TASK DIRECTIONS:
Reproduce the listing below with each occurrence of "官号" replaced by "官方账号" and nothing else altered, and leave the pictures out of your answer.

______

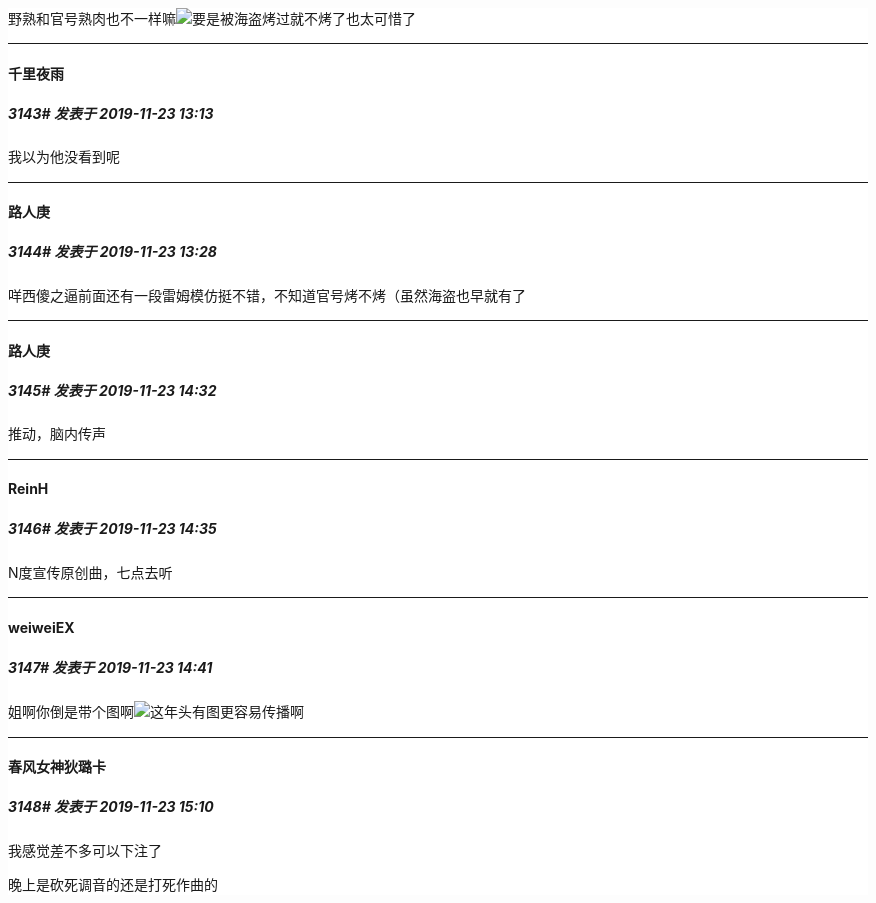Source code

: 
野熟和官号熟肉也不一样嘛<img src="https://static.saraba1st.com/image/smiley/face2017/068.png" referrerpolicy="no-referrer">要是被海盗烤过就不烤了也太可惜了


*****

####  千里夜雨  
##### 3143#       发表于 2019-11-23 13:13


我以为他没看到呢


*****

####  路人庚  
##### 3144#       发表于 2019-11-23 13:28


咩西傻之逼前面还有一段雷姆模仿挺不错，不知道官号烤不烤（虽然海盗也早就有了


*****

####  路人庚  
##### 3145#       发表于 2019-11-23 14:32


推动，脑内传声


*****

####  ReinH  
##### 3146#       发表于 2019-11-23 14:35


N度宣传原创曲，七点去听


*****

####  weiweiEX  
##### 3147#       发表于 2019-11-23 14:41


姐啊你倒是带个图啊<img src="https://static.saraba1st.com/image/smiley/face2017/067.png" referrerpolicy="no-referrer">这年头有图更容易传播啊


*****

####  春风女神狄璐卡  
##### 3148#       发表于 2019-11-23 15:10


我感觉差不多可以下注了


晚上是砍死调音的还是打死作曲的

______

OUTPUT BELOW:
Source code

: 
野熟和官方账号熟肉也不一样嘛<img src="https://static.saraba1st.com/image/smiley/face2017/068.png" referrerpolicy="no-referrer">要是被海盗烤过就不烤了也太可惜了


*****

####  千里夜雨  
##### 3143#       发表于 2019-11-23 13:13


我以为他没看到呢


*****

####  路人庚  
##### 3144#       发表于 2019-11-23 13:28


咩西傻之逼前面还有一段雷姆模仿挺不错，不知道官方账号烤不烤（虽然海盗也早就有了


*****

####  路人庚  
##### 3145#       发表于 2019-11-23 14:32


推动，脑内传声


*****

####  ReinH  
##### 3146#       发表于 2019-11-23 14:35


N度宣传原创曲，七点去听


*****

####  weiweiEX  
##### 3147#       发表于 2019-11-23 14:41


姐啊你倒是带个图啊<img src="https://static.saraba1st.com/image/smiley/face2017/067.png" referrerpolicy="no-referrer">这年头有图更容易传播啊


*****

####  春风女神狄璐卡  
##### 3148#       发表于 2019-11-23 15:10


我感觉差不多可以下注了


晚上是砍死调音的还是打死作曲的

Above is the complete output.